• Thu. Jun 30th, 2022

Mysterious case of Orange County saddler links generations; a family is looking for a burial place – Orange Leader

ByRandall B. Phelps

Apr 20, 2022

Family traditions carry values ​​and beliefs that are passed down from one generation to the next. Traditions help children feel a sense of belonging and consistency in their family.

For the Clark family, this is represented by an American Western saddle created by James William Clark Jr., their three-time great-grandfather. The saddle has been passed down from father to son for five generations. Gene Clark of Newton, Texas is now in possession of the inheritance.

When a chance encounter with another Clark relation occurs, the mysterious location of the saddle maker’s grave has become a source of intrigue. This motivated the Clark men to work together and discover their ancestor’s resting place in Orange County.

The problem? The grave rests on private property, and the last Clark to see the grave is deceased.

The handwritten lineage of James William Clark Jr.’s family tree is illustrated. (Sierra Kondos/Chef’s Special)

The Orange County Saddle Maker

“According to the census, James William Clark Jr. was a saddler, farmer and rancher,” said Newton County resident Gene Clark. “He arrived in Texas in 1835 with his wife, Caroline Bland Clark, of Vermillion Parish, Louisiana. They came with his whole family: his brothers, John and Peyton Bland (sometimes spelled Payton); his mother, Elizabeth Johnson, and his stepfather, Dick Johnson.

William Clark received a portion of land from the Lorenzo de Zavala grant. He later purchased an additional piece of land to expand his property near Adams Bayou in the west to Jack’s Island in the east and then south to present-day I-10. He put this land in his wife’s name, which would be an unusual thing to do in those days.

William and Caroline Clark built a log cabin on what is now called “Clark’s Lane”, (later named for another family of Clarks). At that time, however, it was located near the trail that led into Newton County. They had three children: Oliver, Robert (born in Orange County on October 30, 1840), and Rachel.

The elder Clarks lived in the log house for the rest of their lives. They were buried in Block Cemetery.

Upon their death, the William Clark investigation was left to their eldest son, Oliver Clark, whose descendants still live in the Mauriceville area.

The property of Caroline Bland Clark was left to the youngest son, Robert F. Clark. Caroline died without leaving a will, and since her estate owed $600, Clark had to sell the land to pay it off.

A map of the original land grant photo is shown. (Sierra Kondos/Chef’s Special)

Survive the Civil War

Oliver and Robert Clark were drafted to serve in the Confederate Army, but Oliver refused to go and was eventually used as a scout to lead Confederate troops through the Sabine River swamps. Robert agreed to serve in the Southern Army until he contracted pneumonia and was treated in Atlanta. While he was away, his wife and baby died; they are buried in Wilkerson Cemetery near Mauriceville.
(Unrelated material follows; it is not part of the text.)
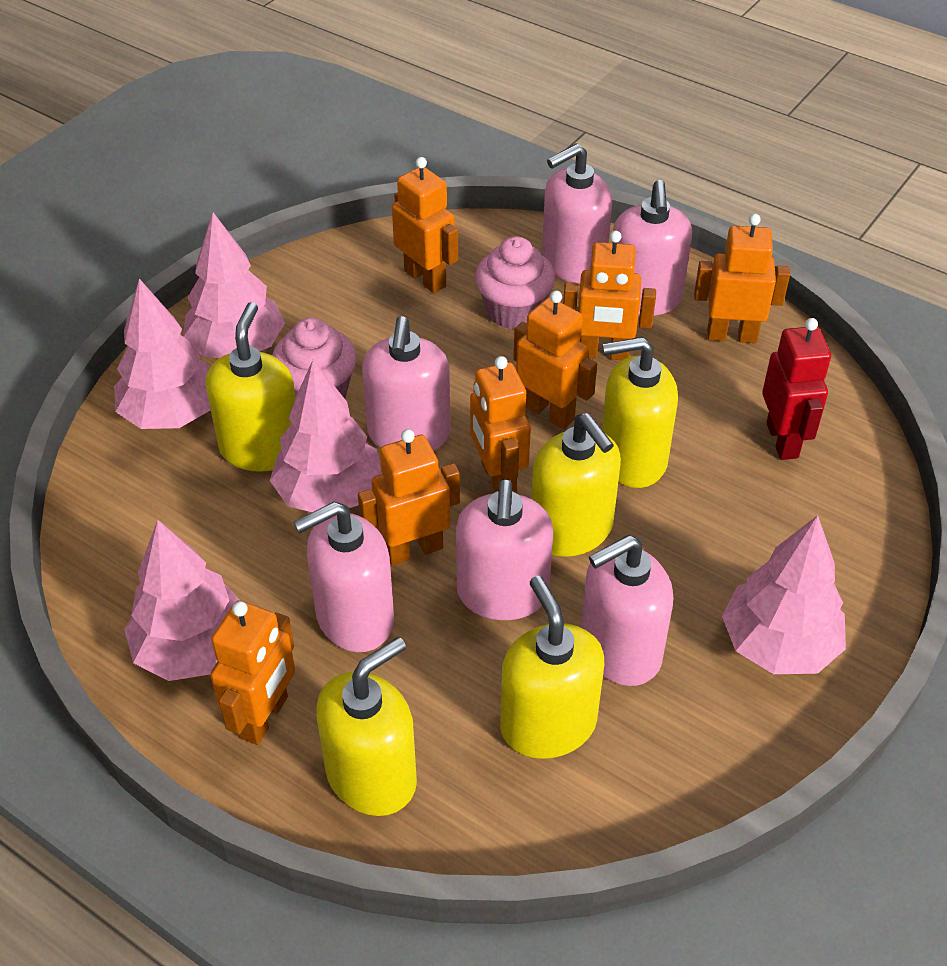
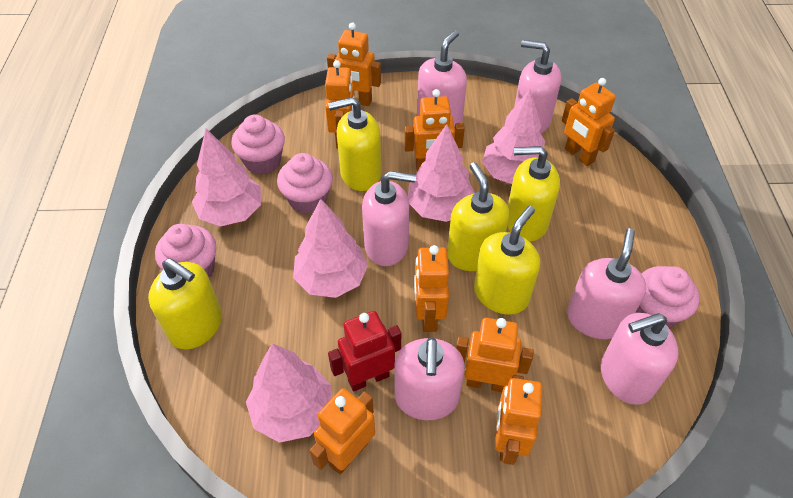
orange robot: 7 -> 8
pink cupcake: 2 -> 4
“Oliver Clark’s family history is that while he was stationed at Galveston Island, his general told him he was going to take his horse and saddle and walk Clark,” Gene Clark said. “Oliver said to him, ‘No, you’re not. Me and this horse came here together and will go together. And the story goes that he held the general at gunpoint, then jumped on horseback into Galveston Bay, deserted the army and went into hiding. The army never caught him.

Oliver died in 1901 and the saddle was passed on to his son, Paten.

“He’s my dad’s grandfather,” Gene Clark said. “He died in 1964 before the birth of his son, Pate. My father, Wilbur W. Clark Sr., eventually moved to Newton County and received the saddle.

In 1997 Wilbur repaired the saddle after it had sat in the barn for 33 years.

“He removed the leather from the wooden structure,” Gene Clark said. “It’s a piece of our history and he wanted to give it new life.”

The saddle was then passed on to its current owner, Gene Clark.

Nice to meet you, Mr. Clark

Six years ago, Gene and Stephen Clark met at a TOTAL workplace safety meeting.

“We would respectively greet each other as Mr. Clark,” said Stephen Clark. “But one day we stopped joking about it, compared notes and realized we were related.”

Stephen Clark created a family tree using Ancestry.com.

“Stephen started ticking off names, and I said, ‘wait a minute,’ those are the names I knew,” Gene Clark recalled. “My dad had names saved from Ireland, so I could go back that far, and they were also members of his family.”

Stephen Clark and Gene Clark’s goal is to find the burial place of James William Clark Jr., take a photo, and submit it to their family tree.

There is a book to tell the story of the saddle.

Permission to enter private property

“In the late 1990s, Wilbur discovered James William Clark Jr.’s grave on Clark Circle off I-10 in Orange, Texas,” Gene Clark said. “All we want to do is take a photo and add it to the Clark family tree.”

If you have information regarding the location of James William Clark Jr.’s grave, call Stephen Clark at 337-912-1801 or Gene Clark at 409-293-7566.

— Sierra Kondos is a freelance journalist and historian.